» ASSIGNMENT:
Within the data below, find the string "خدمات" and return each line where it occurs.
--- START ---
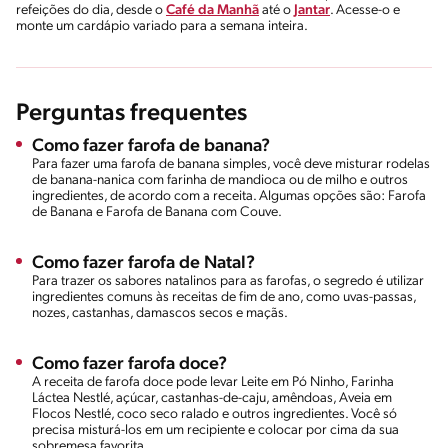
refeições do dia, desde o
Café da Manhã
até o
Jantar
. Acesse-o e
monte um cardápio variado para a semana inteira.
Perguntas frequentes
Como fazer farofa de banana?
Para fazer uma farofa de banana simples, você deve misturar rodelas
de banana-nanica com farinha de mandioca ou de milho e outros
ingredientes, de acordo com a receita. Algumas opções são: Farofa
de Banana e Farofa de Banana com Couve.
Como fazer farofa de Natal?
Para trazer os sabores natalinos para as farofas, o segredo é utilizar
ingredientes comuns às receitas de fim de ano, como uvas-passas,
nozes, castanhas, damascos secos e maçãs.
Como fazer farofa doce?
A receita de farofa doce pode levar Leite em Pó Ninho, Farinha
Láctea Nestlé, açúcar, castanhas-de-caju, amêndoas, Aveia em
Flocos Nestlé, coco seco ralado e outros ingredientes. Você só
precisa misturá-los em um recipiente e colocar por cima da sua
sobremesa favorita.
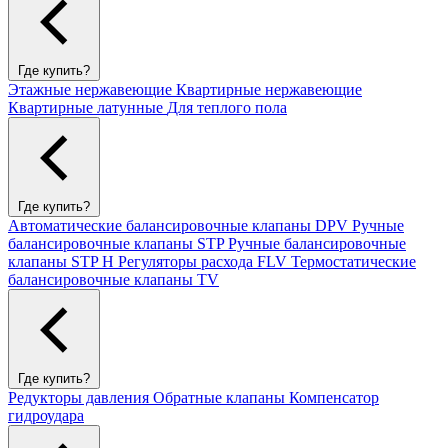
Где купить?
Этажные нержавеющие
Квартирные нержавеющие
Квартирные латунные
Для теплого пола
Где купить?
Автоматические балансировочные клапаны DPV
Ручные
балансировочные клапаны STP
Ручные балансировочные
клапаны STP H
Регуляторы расхода FLV
Термостатические
балансировочные клапаны TV
Где купить?
Редукторы давления
Обратные клапаны
Компенсатор
гидроудара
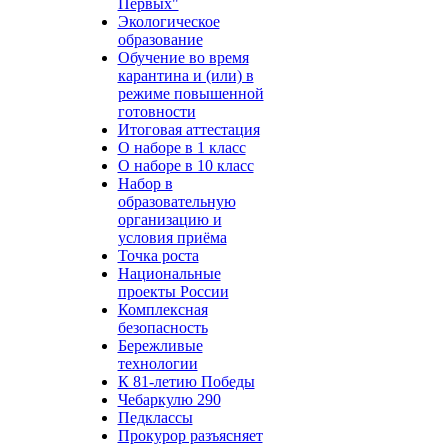
Первых"
Экологическое
образование
Обучение во время
карантина и (или) в
режиме повышенной
готовности
Итоговая аттестация
О наборе в 1 класс
О наборе в 10 класс
Набор в
образовательную
организацию и
условия приёма
Точка роста
Национальные
проекты России
Комплексная
безопасность
Бережливые
технологии
К 81-летию Победы
Чебаркулю 290
Педклассы
Прокурор разъясняет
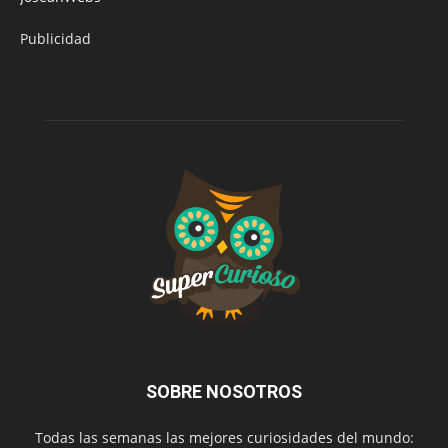
Publicidad
SOBRE NOSOTROS
Todas las semanas las mejores curiosidades del mundo:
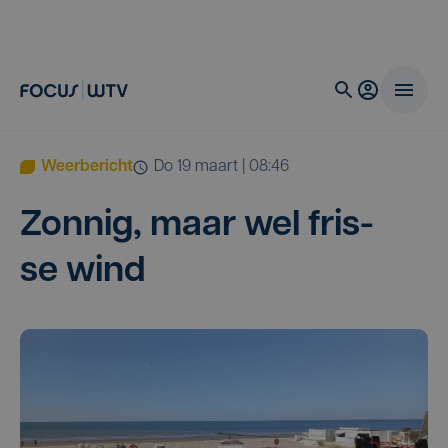
Weerbericht
do 19 maart | 08:46
Zon­nig, maar wel fris­
se wind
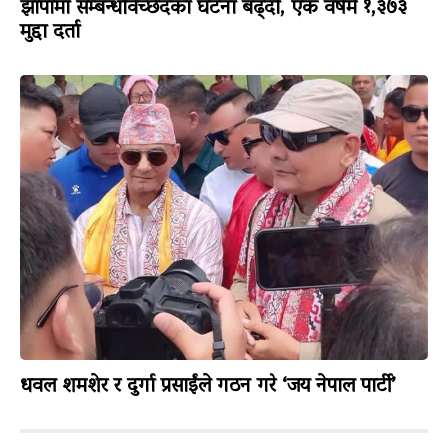
झापामा सम्बन्धविच्छेदका घटना बढ्दो, एक वर्षमै १,३७३
मुद्दा दर्ता
धवल शमशेर र दुर्गा प्रसाईंले गठन गरे ‘जय नेपाल पार्टी’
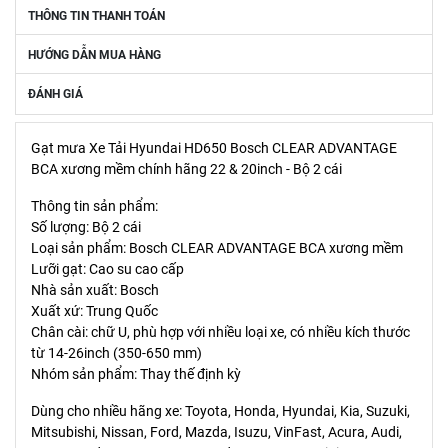
THÔNG TIN THANH TOÁN
HƯỚNG DẪN MUA HÀNG
ĐÁNH GIÁ
Gạt mưa Xe Tải Hyundai HD650 Bosch CLEAR ADVANTAGE
BCA xương mềm chính hãng 22 & 20inch - Bộ 2 cái
Thông tin sản phẩm:
Số lượng: Bộ 2 cái
Loại sản phẩm: Bosch CLEAR ADVANTAGE BCA xương mềm
Lưỡi gạt: Cao su cao cấp
Nhà sản xuất: Bosch
Xuất xứ: Trung Quốc
Chân cài: chữ U, phù hợp với nhiều loại xe, có nhiều kích thước
từ 14-26inch (350-650 mm)
Nhóm sản phẩm: Thay thế định kỳ
Dùng cho nhiều hãng xe: Toyota, Honda, Hyundai, Kia, Suzuki,
Mitsubishi, Nissan, Ford, Mazda, Isuzu, VinFast, Acura, Audi,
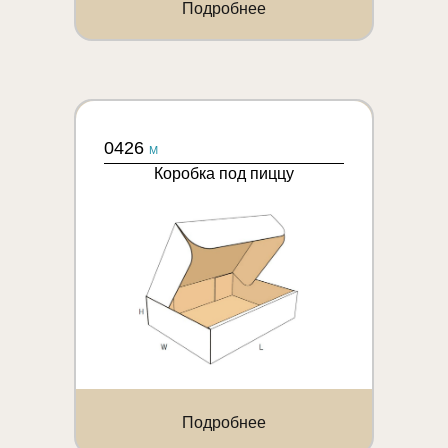
Подробнее
0426
M
Коробка под пиццу
Подробнее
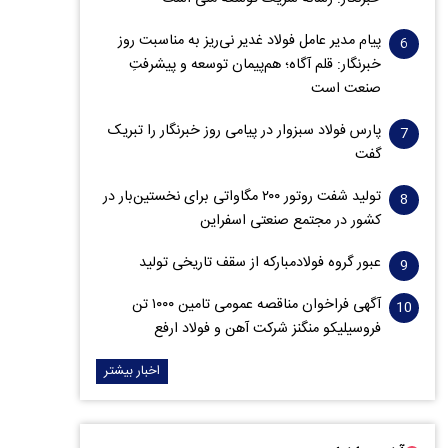
پیام مدیر عامل فولاد غدیر نی‌ریز به مناسبت روز
خبرنگار: قلم آگاه؛ هم‌پیمان توسعه و پیشرفتِ
صنعت است
پارس فولاد سبزوار در پیامی روز خبرنگار را تبریک
گفت
تولید شفت روتور ۲۰۰ مگاواتی برای نخستین‌بار در
کشور در مجتمع صنعتی اسفراین
عبور گروه فولادمبارکه از سقف تاریخی تولید
آگهی فراخوان مناقصه عمومی تامین ۱۰۰۰ تن
فروسیلیکو منگنز شرکت آهن و فولاد ارفع
اخبار بیشتر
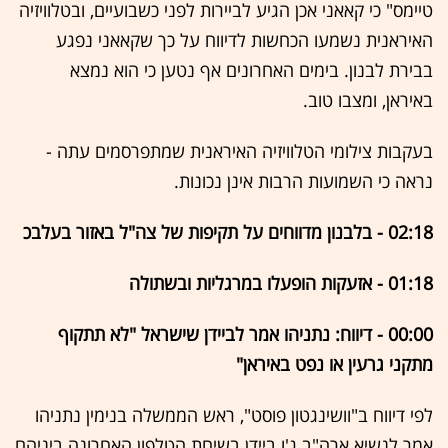
טיימס" כי קאאני אכן הגיע לביירות לפני כשבועיים, ובטלוויזיה
האיראנית נשמעו הכחשות לדיווח על כך שקאאני נפגע
בבירת לבנון. בימים האחרונים אף נטען כי הוא נמצא
באיראן, ומצבו טוב.
בעקבות צילומי הטלוויזיה האיראנית שמתפרסמים עתה -
נראה כי השמועות הרבות אינן נכונות.
02:18 - בלבנון מדווחים על תקיפות של צה"ל באזור בעלבכ
01:18 - אזעקות הופעלו במרגליות ובשתולה
00:00 - דיווח: נתניהו אמר לביידן שישראל "לא תתקוף
מתקני גרעין או נפט באיראן"
לפי דיווח ב"וושינגטון פוסט", ראש הממשלה בנימין נתניהו
אמר לנשיא ארה"ב ג'ו ביידן בשיחת הטלפון האחרונה ביניהם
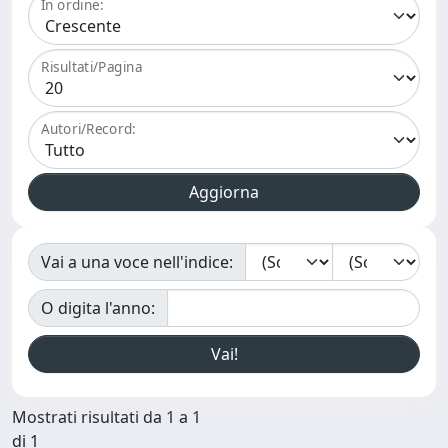
In ordine:
Risultati/Pagina
Autori/Record:
Vai a una voce nell'indice:
O digita l'anno:
Mostrati risultati da 1 a 1
di 1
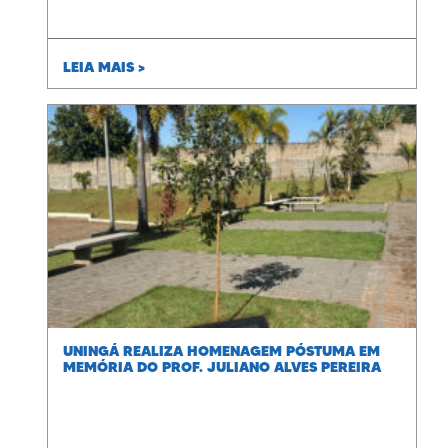
LEIA MAIS >
UNINGÁ REALIZA HOMENAGEM PÓSTUMA EM
MEMÓRIA DO PROF. JULIANO ALVES PEREIRA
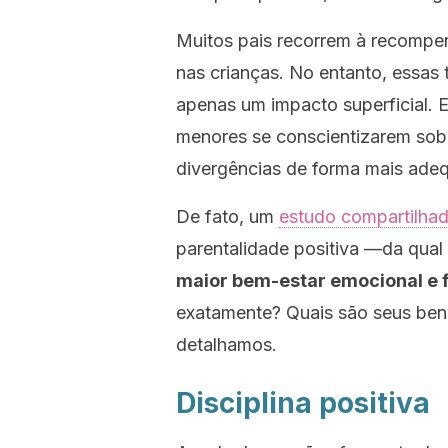
Muitos pais recorrem à recompe
nas crianças. No entanto, essas 
apenas um impacto superficial. 
menores se conscientizarem sobr
divergências de forma mais ade
De fato, um
estudo compartilha
parentalidade positiva —da qual
maior bem-estar emocional e f
exatamente? Quais são seus ben
detalhamos.
Disciplina positiva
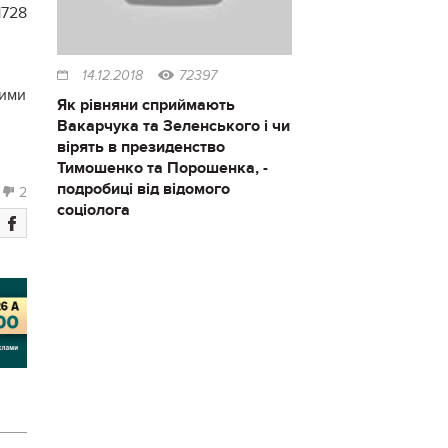
1728
14.12.2018
72397
зими
Як рівняни сприймають
Вакарчука та Зеленського і чи
вірять в президенство
Тимошенко та Порошенка, -
подробиці від відомого
2
соціолога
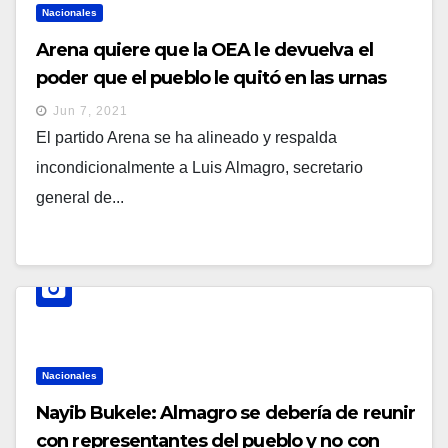
Nacionales
Arena quiere que la OEA le devuelva el
poder que el pueblo le quitó en las urnas
Jun 7, 2021
El partido Arena se ha alineado y respalda
incondicionalmente a Luis Almagro, secretario
general de...
Nacionales
Nayib Bukele: Almagro se debería de reunir
con representantes del pueblo y no con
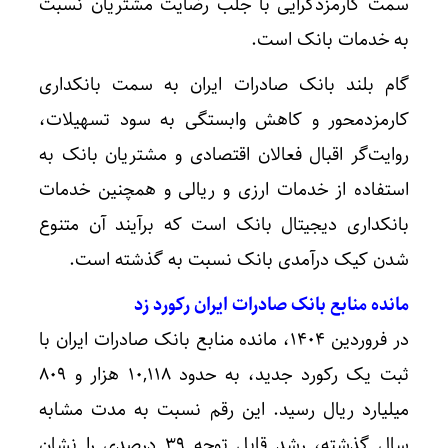
سمت کارمزدگرایی با جلب رضایت مشتریان نسبت
به خدمات بانک است.
گام بلند بانک صادرات ایران به سمت بانکداری
کارمزدمحور و کاهش وابستگی به سود تسهیلات،
روایت‌گر اقبال فعالان اقتصادی و مشتریان بانک به
استفاده از خدمات ارزی و ریالی و همچنین خدمات
بانکداری دیجیتال بانک است که برآیند آن متنوع
شدن کیک درآمدی بانک نسبت به گذشته است.
مانده منابع بانک صادرات ایران رکورد زد
در فروردین ۱۴۰۴، مانده منابع بانک صادرات ایران با
ثبت یک رکورد جدید، به حدود ۱۰,۱۱۸ هزار و ۸۰۹
میلیارد ریال رسید. این رقم نسبت به مدت مشابه
سال گذشته، رشد قابل توجه ۳۹ درصدی را نشان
--- END ---
» REPLY:
به خدمات بانک است.
استفاده از خدمات ارزی و ریالی و همچنین خدمات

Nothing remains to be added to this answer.